Profile using Nsight Systems

Overview

  • Time: 30 min

  • Learn how to use nsys for performance analysis.

  • Learn how to generate detailed reports for optimization.

NVIDIA Nsight Systems (nsys)

nsys is NVIDIA’s system-wide performance analysis tool used to profile CUDA applications and understand how your GPU and CPU interact.

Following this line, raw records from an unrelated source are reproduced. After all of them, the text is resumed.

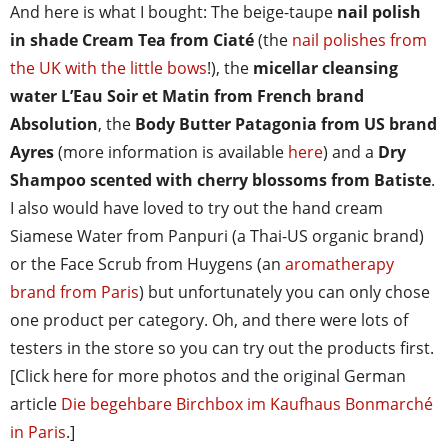
And here is what I bought: The beige-taupe
nail polish
in shade Cream Tea from Ciaté
(the
nail polishes from
the UK with the little bows
!), the
micellar cleansing
water L’Eau Soir et Matin from French brand
Absolution
, the
Body Butter Patagonia from US brand
Ayres
(more information is available
here
) and a
Dry
Shampoo scented with cherry blossoms from Batiste
.
I also would have loved to try out the hand cream
Siamese Water from Panpuri (a Thai-US organic brand)
or the Face Scrub from Huygens (an
aromatherapy
brand from Paris
) but unfortunately you can only chose
one product per category. Oh, and there were lots of
testers in the store so you can try out the products first.
[Click here for more photos and the original German
article
Die begehbare Birchbox im Kaufhaus Bonmarché
in Paris
.]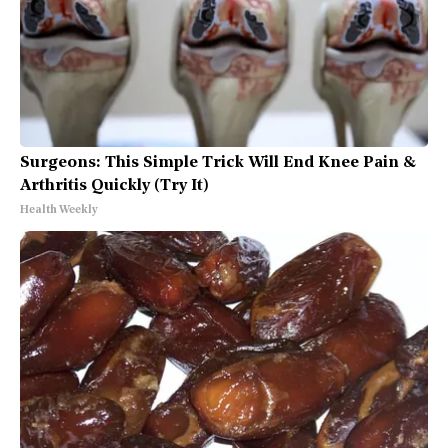
Surgeons: This Simple Trick Will End Knee Pain &
Arthritis Quickly (Try It)
Health Weekly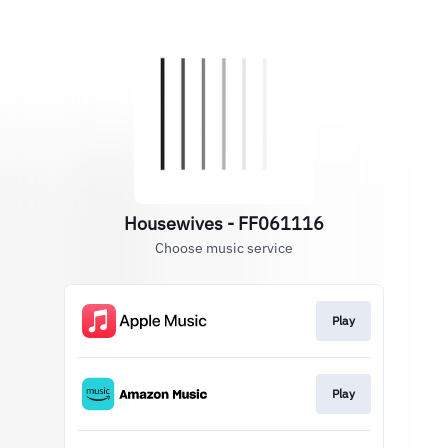
Housewives - FF061116
Choose music service
Play
Play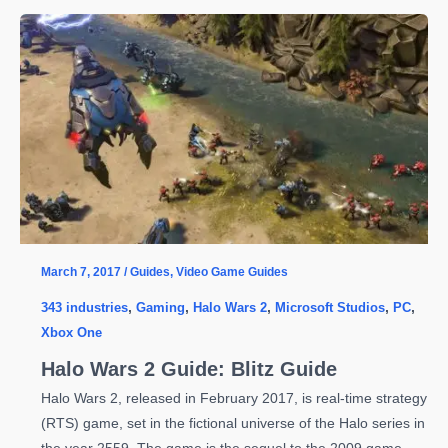
and
PC
Exclusive
Scalebound’s
Cancellation;
Producer
Leaves
Company
March 7, 2017
/
Guides
,
Video Game Guides
343 industries
,
Gaming
,
Halo Wars 2
,
Microsoft Studios
,
PC
,
Xbox One
Halo Wars 2 Guide: Blitz Guide
Halo Wars 2, released in February 2017, is real-time strategy
(RTS) game, set in the fictional universe of the Halo series in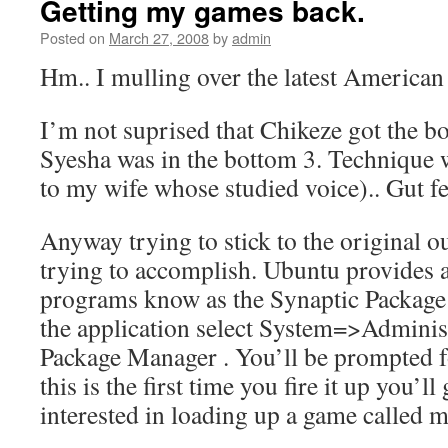
Getting my games back.
Posted on
March 27, 2008
by
admin
Hm.. I mulling over the latest American 
I’m not suprised that Chikeze got the bo
Syesha was in the bottom 3. Technique 
to my wife whose studied voice).. Gut fee
Anyway trying to stick to the original o
trying to accomplish. Ubuntu provides a
programs know as the Synaptic Package 
the application select System=>Admini
Package Manager . You’ll be prompted f
this is the first time you fire it up you’ll 
interested in loading up a game called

It provides timeline-based visualization and runtime statistics for:

  • GPU kernel launches and memory transfers

  • CPU threads and system calls

  • CUDA runtime/API calls

To profile the code first compile with line info

1nvcc -O2 -lineinfo -o 17_vector_add_unified 17_vector_add_unified.cu

then profile the executable

1nsys profile \
2    --stats=true \
3    --trace=cuda,nvtx,osrt \
4    --cuda-memory-usage=true \
5    -o 17_vector_add_unified_profile \
6    ./17_vector_add_unified
Explanation of nsys profile flags

Option

Description

--stats=true

Prints a summary of profiling statistics (e.g., kernel execution time, memory transfers) in the terminal after profiling.

--trace=cuda,nvtx,osrt

Enables tracing for selected domains: - cuda: CUDA API calls and kernel activity - nvtx: User-defined NVTX ranges/markers - osrt: OS runtime info (e.g., CPU threads, scheduling)

--cuda-memory-usage=true

Reports CUDA memory usage, including allocation and deallocation across the application.

-o ${exe}_profile

Sets the base name for output files. Generates: - ${exe}_profile.qdrep: Profiling report (open in nsys-ui) - ${exe}_profile.sqlite: Structured performance data

./${exe}

Runs the compiled executable being profiled.

Key Points

  • NVIDIA Nsight Systems (nsys) is a tool for profiling CUDA applications, providing insights into GPU and CPU interactions.

  • Compile your CUDA code with -lineinfo for detailed profiling information.

  • Use nsys profile with appropriate flags to collect execution statistics, trace CUDA and system activity, and report memory usage.

  • Profiling results include summary statistics and detailed reports for performance analysis and optimization.